The ship was propelled by a triple expansion steam engine, which had cylinders of 16+3/16 in, 26 in and 34+1/5 in diameter by 25+3/5 in stroke. The engine was built by A Borsig, Tegel.

==History==
Faust was built for H Dauelsburg, Bremen. In 1930, she was sold to Robert Bornhofen, Hamburg and was renamed Nordmark. Her port of registry was Hamburg and she used the Code Letters QLGN. On 17 November 1931, Nordmark was in collision with the Union-Castle Line's in the River Thames. In 1934, her Code Letters were changed to DHRX. In 1936, Nordmark was one of 20 ships chartered to transport timber from Leningrad, Soviet Union to Germany. In 1939, she was sold to Preußenlinie Arlt & Co KG, Kiel. She was placed under the management of Ivers & Arlt. Her port of registry was changed to Königsberg. In 1944, she was renamed Ermland.

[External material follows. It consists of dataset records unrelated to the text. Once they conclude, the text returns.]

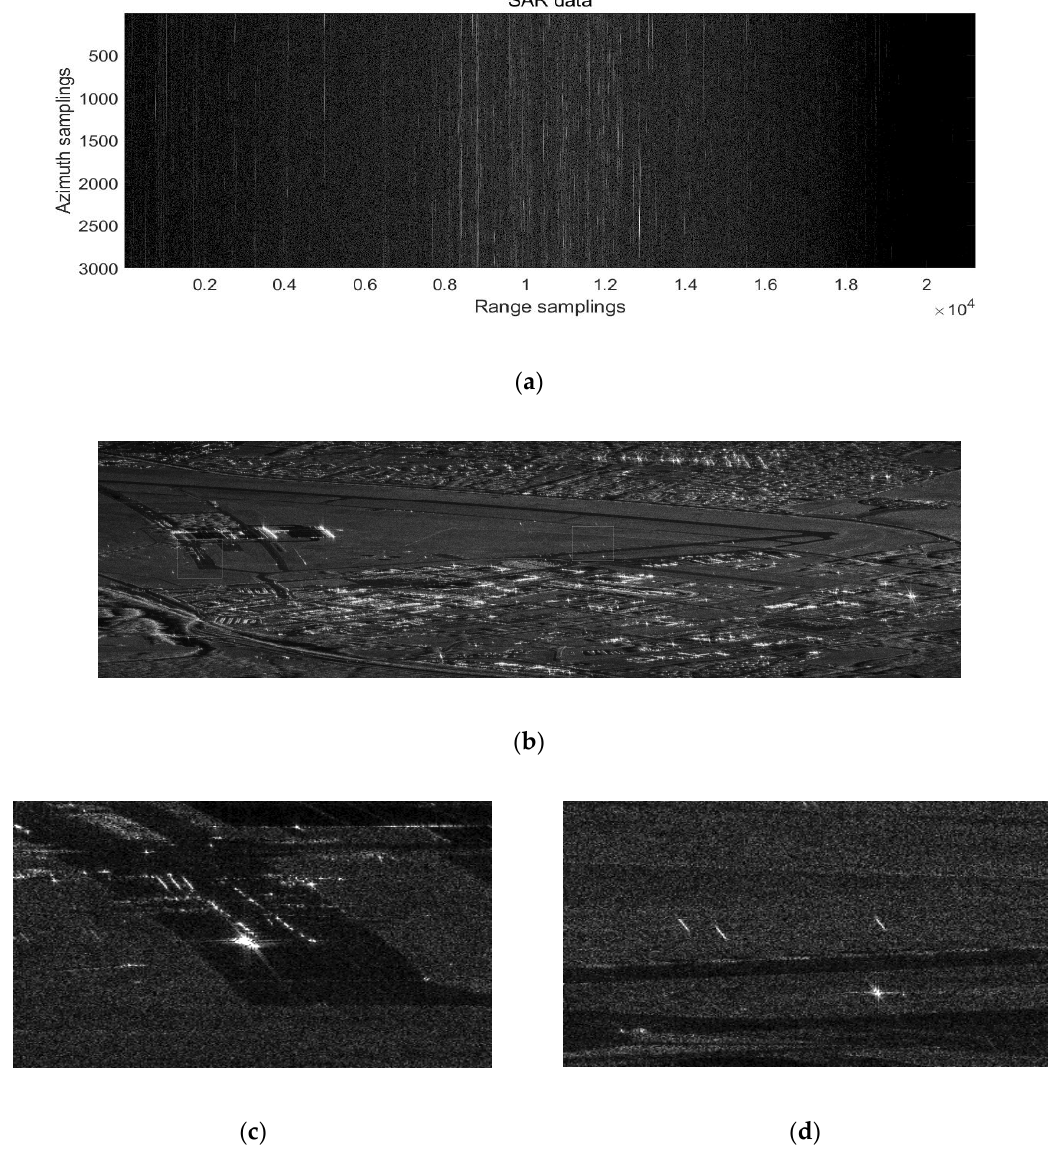
Figure 7. MF and sparse imaging result: ( a ) SAR data, ( b ) scene imagery, ( c ) enlarged rectangular area on the left edge of Figure 7a, and ( d ) enlarged rectangular area on the right edge of Figure 7a.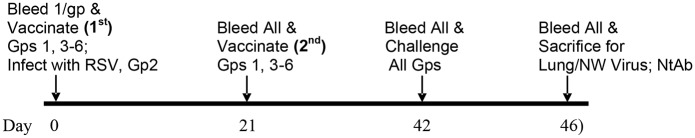
Vaccination schedule and experimental design.Thirty CRs (5 CRs/group; 6 groups), ~75–150 gm body weight were used. Body weight and sex distribution was similar across all groups. For subcutaneous (SC) vaccinations, 200 μL of vaccine was injected (using a tuberculin syringe) into subcutaneous space of the neck area. For intramuscular (IM) vaccinations, 100 μL of vaccine or diluent was injected (using a tuberculin syringe) into the area of each tibialis anterior (TA) muscle. Challenge virus was administered intranasally (100 μL) after CRs were lightly anesthetized with isoflurane.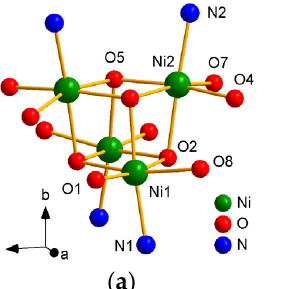
Figure 3. Cubane core ( a ) and fragment of structure 1 ( b ), emphasizing the binding mode of ligand (L 1 ) 2 − for Ni II .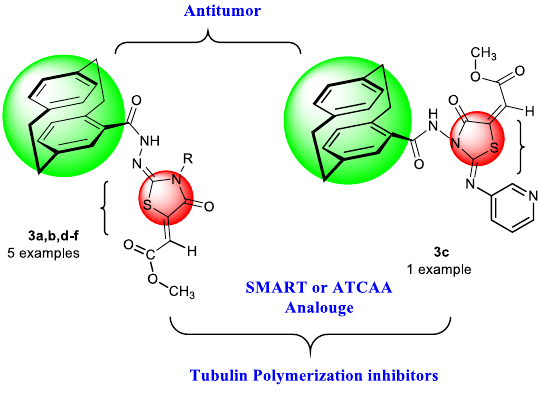
Figure 2. Structures of biologically active thiazole and paracyclophane derivatives.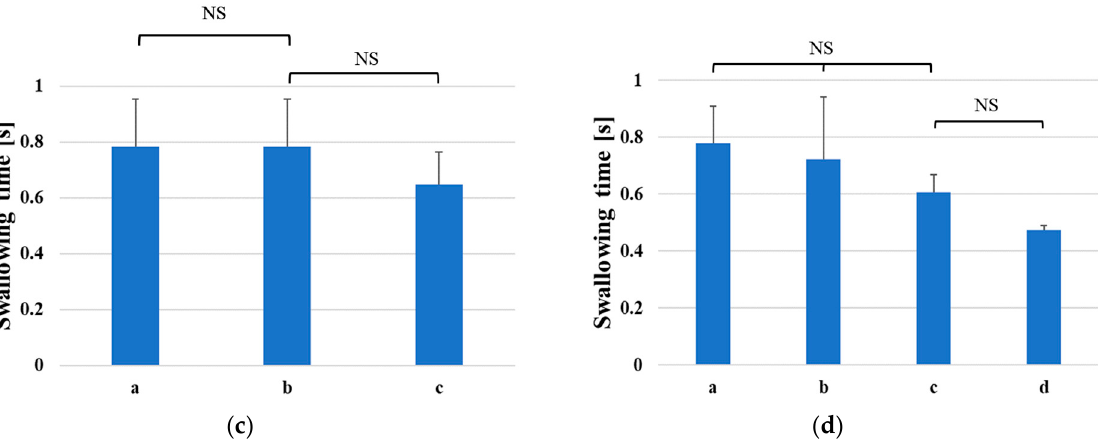
Figure 12. Significant differences in swallowing times between male subjects: ( a ) 30s; ( b ) 40s; ( c ) 50s; ( d ) 60s.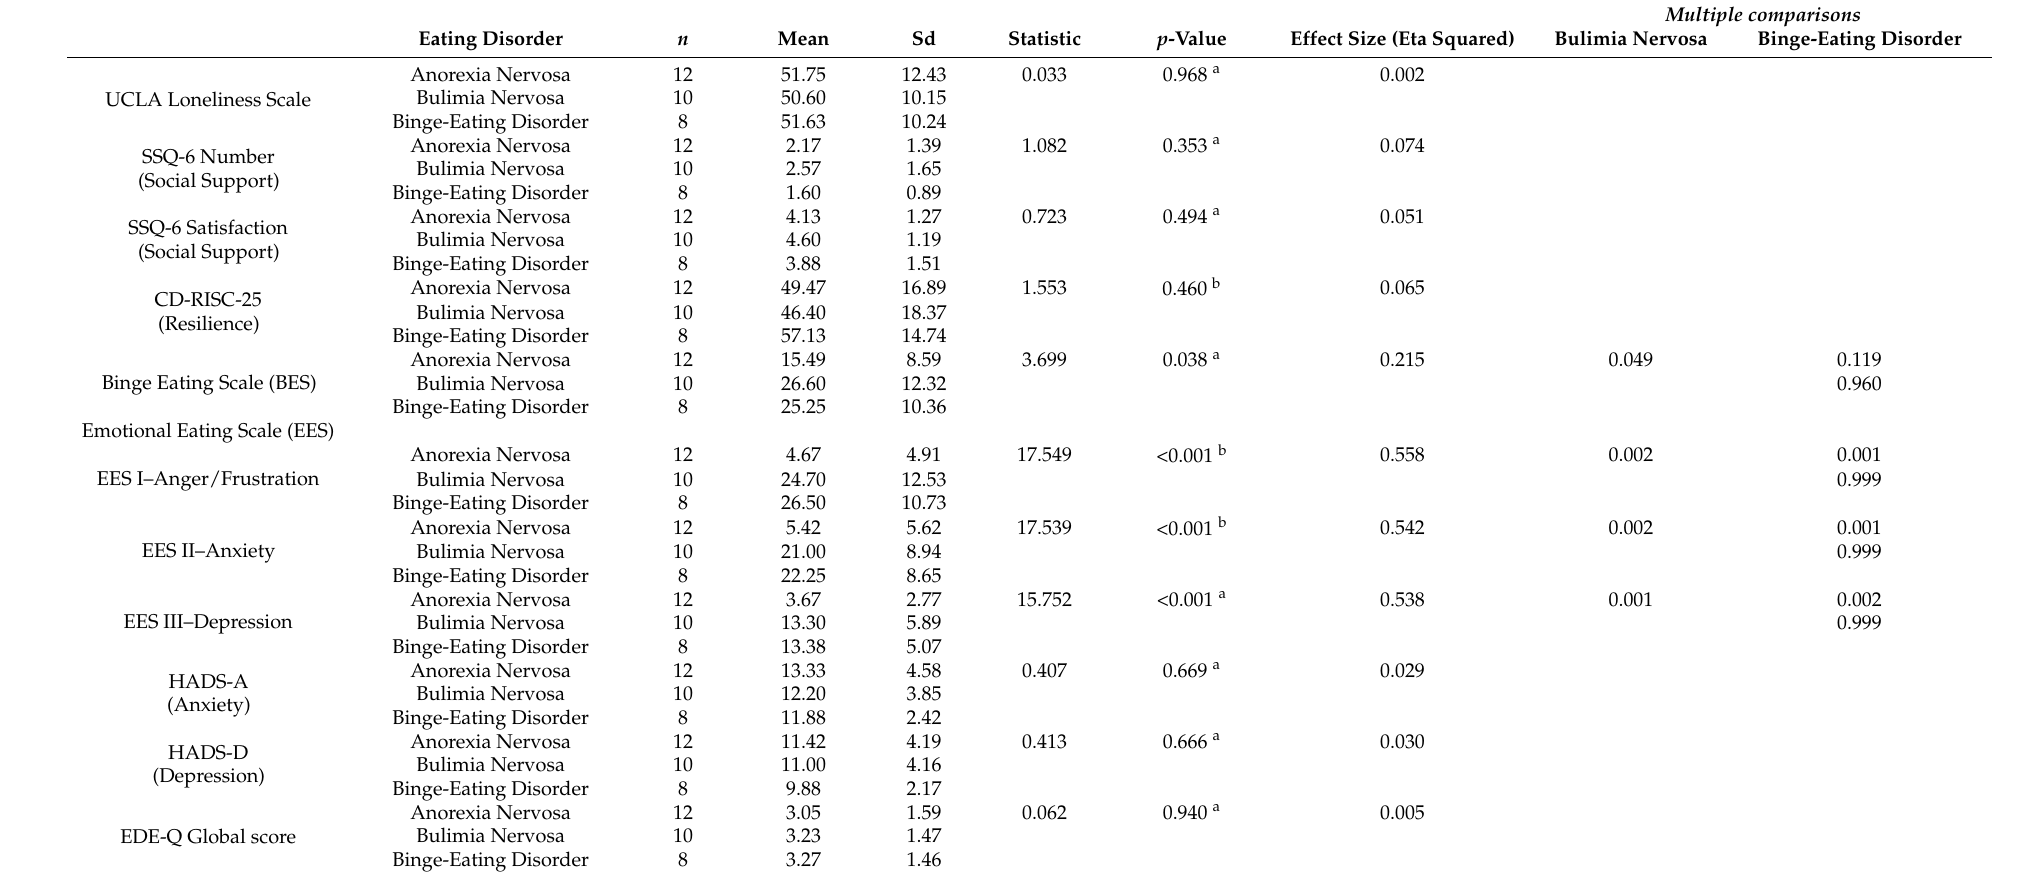
Table 3. Comparisons between ED patients based on their diagnosis for the variables: loneliness, social support, resilience, binge eating, emotional eating, anxiety, depression, and ED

In May 1945, Ermland was seized by the Allies at Lübeck. She was passed to the MoWT and renamed Empire Congerstone. Her port of registry was London. She was placed under the management of T & C Wilson & Co Ltd. The Code Letters GMRD and United Kingdom Official Number 180665 were allocated. In 1947, Empire Congerstone was sold the Oakley Steamship Company, London and was renamed Oakley. In 1949, she was sold to the Goodwin Steamship Company, London and then to Anthony & Bainbridge Ltd in 1950. In 1953, Oakley was sold to Navigazione de Transportes San José, San José, Costa Rica and was renamed Lucy. She served until 1960 when she was scrapped.